Untuk menuliskan dua isu besar sebagaimana tertera sebagai judul di atas dalam tulisan singkat sangatlah sulit, kalau bukan malah muskil. Tetapi bagi para pemerhati politik, kedua isu tersebut selalu menarik perhatian. Seringkali pembahasan kedua isu itu saling silang tidak jelas pola hubungan keduanya.
Kita mulai dari hubungan antara agama dan politik. Keduanya dijalankan oleh dan ditujukan untuk manusia. Masing-masing membentuk suatu sistem namun dengan asumsi-asumsi kunci yang berbeda. Sebagai sistem kepercayaan, agama bertumpu kepada asumsi kunci ketuhanan, sedangkan politik sebagai sebuah sistemkekuasaan bertumpu kepada asumsi kunci kepentingan.
Namun sejarah membuktikan bahwa agama dan politik itu bisa kawin sehingga menghasilkan politisasi agama. Agama Kristen pernah mengalami politisasi agama pada masa-masa sebelum akhirnya Paus hanya dibatasi wewenangnya, yaitu hanya memiliki yurisdiksi gerejawi. Di lain pihak, menurut Fareed Zakaria Islam politis modern memiliki sejarah yang relatif baru dimulai, yang ditandai dengan lahirnya sebuah buku berjudul Petunjuk Jalan yang ditulis oleh Sayyid Qutb pada tahun 1950-an. Namun menurut Fareed Zakaria, timbulnya islam politis ini merupakan jawaban atas kondisi ''politik di dunia Arab yang tidak memiliki partai politik yang nyata, tak ada kebebasan pers dan hanya sedikit jalan bagi pembangkang.'' [Fareed Zakaria, 2004 hlm. 172].

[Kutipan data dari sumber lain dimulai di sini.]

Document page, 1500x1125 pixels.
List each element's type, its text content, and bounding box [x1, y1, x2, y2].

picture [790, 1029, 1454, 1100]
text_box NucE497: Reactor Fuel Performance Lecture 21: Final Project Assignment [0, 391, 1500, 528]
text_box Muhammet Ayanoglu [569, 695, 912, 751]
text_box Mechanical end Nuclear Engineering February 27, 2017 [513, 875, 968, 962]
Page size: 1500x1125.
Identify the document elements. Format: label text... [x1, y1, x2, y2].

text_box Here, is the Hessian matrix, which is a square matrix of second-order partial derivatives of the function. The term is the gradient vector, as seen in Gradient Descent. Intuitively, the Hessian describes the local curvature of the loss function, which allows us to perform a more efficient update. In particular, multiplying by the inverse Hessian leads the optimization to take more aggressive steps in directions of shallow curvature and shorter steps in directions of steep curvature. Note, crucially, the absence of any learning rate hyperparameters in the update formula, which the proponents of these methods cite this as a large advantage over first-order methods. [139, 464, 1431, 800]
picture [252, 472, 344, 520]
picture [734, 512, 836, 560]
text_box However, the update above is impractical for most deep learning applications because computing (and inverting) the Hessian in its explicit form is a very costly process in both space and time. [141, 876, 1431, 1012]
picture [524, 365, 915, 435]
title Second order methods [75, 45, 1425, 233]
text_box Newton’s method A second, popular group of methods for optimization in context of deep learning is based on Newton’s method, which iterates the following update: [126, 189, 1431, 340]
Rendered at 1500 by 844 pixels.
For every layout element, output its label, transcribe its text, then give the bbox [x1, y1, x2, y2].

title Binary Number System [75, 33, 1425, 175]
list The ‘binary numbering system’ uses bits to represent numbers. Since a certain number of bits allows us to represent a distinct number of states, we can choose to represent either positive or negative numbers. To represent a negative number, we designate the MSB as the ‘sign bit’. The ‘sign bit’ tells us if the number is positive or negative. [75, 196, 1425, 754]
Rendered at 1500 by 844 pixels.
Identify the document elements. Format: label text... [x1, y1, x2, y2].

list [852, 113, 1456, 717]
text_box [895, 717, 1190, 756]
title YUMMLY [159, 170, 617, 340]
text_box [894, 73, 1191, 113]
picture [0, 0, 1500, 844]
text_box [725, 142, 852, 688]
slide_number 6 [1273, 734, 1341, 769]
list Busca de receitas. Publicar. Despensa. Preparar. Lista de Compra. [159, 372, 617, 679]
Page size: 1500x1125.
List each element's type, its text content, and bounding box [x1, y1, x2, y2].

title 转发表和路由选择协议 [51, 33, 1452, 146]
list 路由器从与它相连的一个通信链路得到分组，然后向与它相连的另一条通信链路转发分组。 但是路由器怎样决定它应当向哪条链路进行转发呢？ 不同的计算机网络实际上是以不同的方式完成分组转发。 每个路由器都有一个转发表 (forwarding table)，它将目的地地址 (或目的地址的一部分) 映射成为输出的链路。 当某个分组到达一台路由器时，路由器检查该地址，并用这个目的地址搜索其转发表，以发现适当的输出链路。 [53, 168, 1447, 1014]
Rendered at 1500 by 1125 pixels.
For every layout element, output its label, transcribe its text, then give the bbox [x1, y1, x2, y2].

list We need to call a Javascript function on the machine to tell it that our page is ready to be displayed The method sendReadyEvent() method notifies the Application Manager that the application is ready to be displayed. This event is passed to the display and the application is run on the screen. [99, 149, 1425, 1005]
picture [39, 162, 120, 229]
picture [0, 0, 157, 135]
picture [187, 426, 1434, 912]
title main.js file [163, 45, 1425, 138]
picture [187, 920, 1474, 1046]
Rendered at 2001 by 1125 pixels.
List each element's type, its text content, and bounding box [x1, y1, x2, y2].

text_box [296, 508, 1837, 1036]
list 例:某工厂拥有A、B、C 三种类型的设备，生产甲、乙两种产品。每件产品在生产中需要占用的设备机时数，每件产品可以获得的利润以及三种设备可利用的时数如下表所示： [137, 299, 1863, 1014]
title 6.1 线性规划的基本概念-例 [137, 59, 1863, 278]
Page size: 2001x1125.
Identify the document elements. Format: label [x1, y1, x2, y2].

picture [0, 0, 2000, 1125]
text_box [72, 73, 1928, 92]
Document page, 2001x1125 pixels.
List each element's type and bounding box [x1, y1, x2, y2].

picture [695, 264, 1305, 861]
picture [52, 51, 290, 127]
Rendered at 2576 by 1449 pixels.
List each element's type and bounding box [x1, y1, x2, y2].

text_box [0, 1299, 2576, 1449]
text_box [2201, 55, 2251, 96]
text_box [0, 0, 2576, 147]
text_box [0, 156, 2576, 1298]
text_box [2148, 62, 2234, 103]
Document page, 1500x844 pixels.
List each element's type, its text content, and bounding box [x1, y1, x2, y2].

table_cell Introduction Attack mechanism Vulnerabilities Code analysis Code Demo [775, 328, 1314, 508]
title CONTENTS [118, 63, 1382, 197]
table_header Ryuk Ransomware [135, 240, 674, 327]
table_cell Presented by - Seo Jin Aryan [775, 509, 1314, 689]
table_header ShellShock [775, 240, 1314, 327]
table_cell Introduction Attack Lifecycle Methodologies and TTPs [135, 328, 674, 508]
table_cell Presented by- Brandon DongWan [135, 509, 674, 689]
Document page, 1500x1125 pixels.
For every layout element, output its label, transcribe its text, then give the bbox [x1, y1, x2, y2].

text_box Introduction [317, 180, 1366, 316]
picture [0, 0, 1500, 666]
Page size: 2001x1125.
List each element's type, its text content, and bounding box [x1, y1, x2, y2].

Perbedaan asumsi kunci antara agama dan politik menyebabkan keduanya memiliki perbedaan moralitas. Agama memiliki nilai-nilai moral yang absolut sedangkan politik memiliki kecenderungan moral yang kompromistis. Bagaimana mungkin mengawinkan dua corak moralitas yang demikian itu. ''Perkawinan'' antara keduanya justru lebih mungkin untuk disebut ''perselingkuhan''. Agama yang seharusnya sebagai sumber inspirasi personal berubah menjadi sumber legitimasi kekuasaan.
Lalu apa hubungannya antara agama dengan demokrasi. Dengan menyebut istilah sumber legitimasi kekuasaan, dapat terlihat bahwa dalam negara modern sumber legitimasi kekuasaan itu adalah demokrasi. Dengan kata lain, seberapa baik suatu kekuasaan dijalankan merupakan indikator keberhasilan demokrasi. Ketika tidak ada demokrasi, menggunakan agama sebagai sumber legitimasi menjadi masuk akal sebagaimana yang ditulis oleh Fareed Zakaria. Akan tetapi manakala demokrasi sudah berjalan tetapi masih mencari sumber legitimasi dari agama justru merupakan kekeliruan asumsi kunci.
Demokrasi sebagai sumber legitimasi tidak menunjukkan corak yang sama di dunia. Menyebut demokrasi Amerika sebagaimana diungkapkan oleh Alexis de Toucquevile dalam buku Historical Vistas adalah sesuatu yang spesifik demokrasi Amerika, yaitu demokrasi liberal. Asumsi kunci demokrasi liberal adalah mayoritas individu. Dengan kata lain, legitimasi kekuasaan diperoleh berdasarkan jumlah mayoritas dimana mayoritas itu merupakan penjumlahan individu. Basis moral demokrasi liberal adalah mayoritas lebih baik dari minoritas dan mayoritas mempunyai kedudukan yang preferent [didahulukan].
Sekalipun Indonesia juga menerima prinsip-prinsip demokrasi, namun asumsi kunci demokrasi Indonesia berbeda dengan asumsi kunci demokrasi liberal. Pemikiran konstitusionalisme asli Indonesia mencatat jejak pemikiran demokrasi itu dengan sangat cerdas namun sejak amandemen UUD 1945, demokrasi yang sesuai dengan konstitusionalisme Indonesia itu kian tak jelas. Kini berkembang wacana dan diskursus yang justru menunjukkan kegundahan tentang sumber legitimasi kekuasaan. Di satu sisi melirik agama dan disisi lain tertarik ke arah demokrasi liberal.